Warning: Quasi-Unsteady Flow Does Not Route Through Reservoirs or Gates

Instead it simply computes the backwater stage for each time step based on the flow through the gates, leading to unrealistic reservoir stage fluctuations. Quasi-unsteady gate operations are NOT RECOMMENDED for most applications. Consider running reservoir models in unsteady flow or use one of the quasi-unsteady reservoir approaches described in the reservoir modeling video series like the Internal Stage Boundary Condition (next heading).

Internal Stage BC

Recent versions of HEC-RAS include an internal stage time series boundary condition that can control stage within the model. The most common use for this is to control reservoir stages. By defining a stage series at the cross section just upstream of the inline structure representing a dam, modelers can control reservoir stages directly throughout the duration of the model. This allows modelers to use the Quasi-Unsteady mode to simulate reservoir operation without routing the flows (if they know the reservoir stage for the entire simulation).

The model will still require Gate Openings if the inline structure has gates. However, the quasi-unsteady model does not use the gates to compute flow through the structure (it is a backwater calculation, so the flow is specified), only the reservoir stage. Therefore, if the user specifies the stage upstream of the dam, HEC-RAS does not end up using these Gate Openings and the modeler can fill them with place-holder values.

Modeling Note – Transition Between Stage and Gate Control

Sometimes it can be useful to switch between stage control and gate control in a reservoir model. The most common application of this is for a periodic reservoir flush. The figure below shows a simplified, quasi-unsteady approach to simulating an annual flush over an extended, period of record, simulation. The Internal Stage Boundary Condition holds the reservoir stage for most of the year (8567 hours is 51 weeks). But then, for 1 week per year (168 hours) the stage field is blank. When HEC-RAS encounters a blank stage in the Internal Stage Series, it reverts to the backwater computation. In this example, the blank internal stages correspond to fully opening the gates (20m). This does not gradually drain the reservoir. A modeler would have to gradually decrease the internal stages to simulate a gradual drawdown. But it does switch the reservoir between a specified pool and a run-of-river flush.

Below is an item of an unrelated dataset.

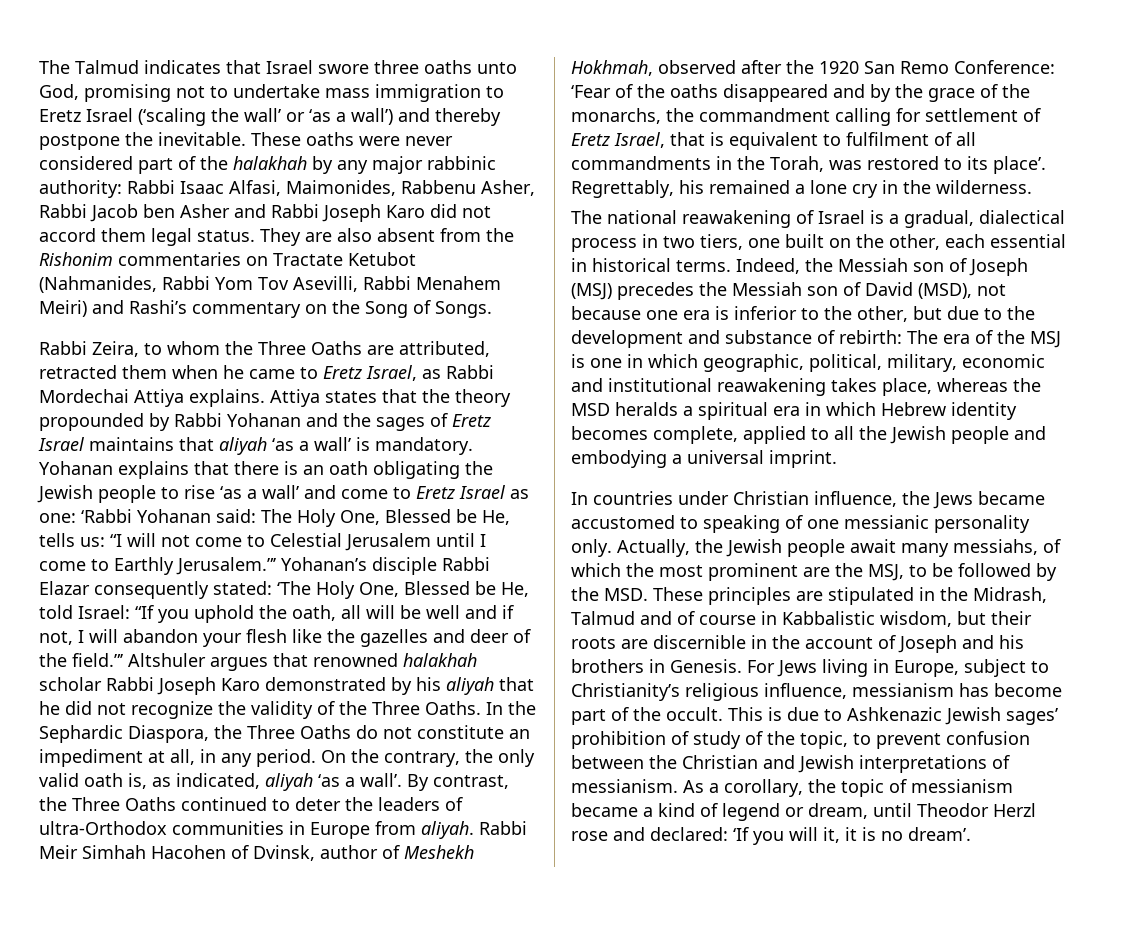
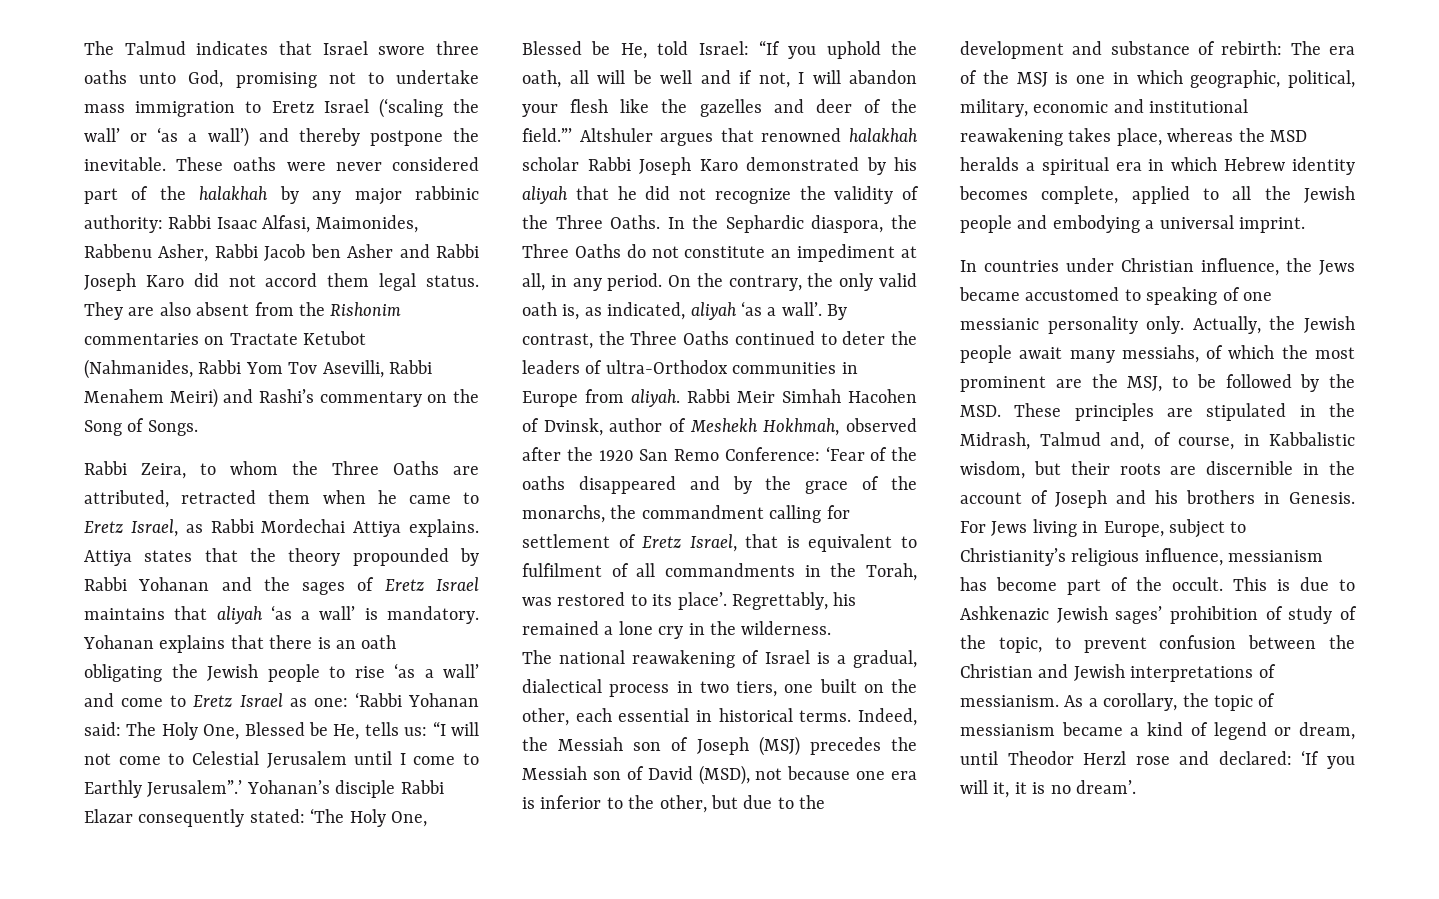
[176,557,276,575] Jerusalem.”’ -> [147,780,243,797] Jerusalem”.’
[128,725,209,743] Diaspora, -> [811,215,884,233] diaspora,
[640,611,756,625] and of course -> [1110,432,1234,450] and, of course,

Modeling Reservoirs with Unsteady Sediment

Reservoir modeling is the most common application of Unsteady Sediment Transport. In addition to routing and conserving flow, unsteady flow has a range of tools that make reservoir modeling easier and more powerful. In particular, the Operational Rules feature in the unsteady flow editor is an exceptionally powerful tool to model reservoir sediment management. The operational rules include concentration and bed elevation triggers, so users can write simple, but powerful, rules to operate their reservoir based on sediment output. For example, Gibson and Boyd (2016) used the very simple concentration rules in to re-operate a reservoir flushing event to maintain a proposed TMDL (result in the right pane in the Figure below).

There are several published examples (with sample code) of simulating reservoir management alternatives with operational rules in HEC-RAS sediment simulations, including:

Gibson, S. and Boyd, P. (2016) "Designing Reservoir Sediment Management Alternatives with Automated Concentration Constraints in a 1D Sediment Model," River Sedimentation: Proceedings of the 13th International Symposium onon River Sedimentation, ed edited by S. Wieprecht, et al.

Gibson, S. and Crain, J. (2019) Modeling Sediment Concentrations during a Drawdown Reservoir Flush: Simulating the Fall Creek Operations with HEC-RAS, RSM Tech Note ERDC/TN RSM-19-7. Vicksburg, MS: U.S. Army Engineer Research and Development Center. http://dx.doi.org/10.21079/11681/33884
Gibson, S. and Boyd, P. (2014) "Modeling Long Term Alternatives for Sustainable Sediment Management Using Operational Sediment Transport Rules," Reservoir Sedimentation –Scheiss et al. (eds), 229-236.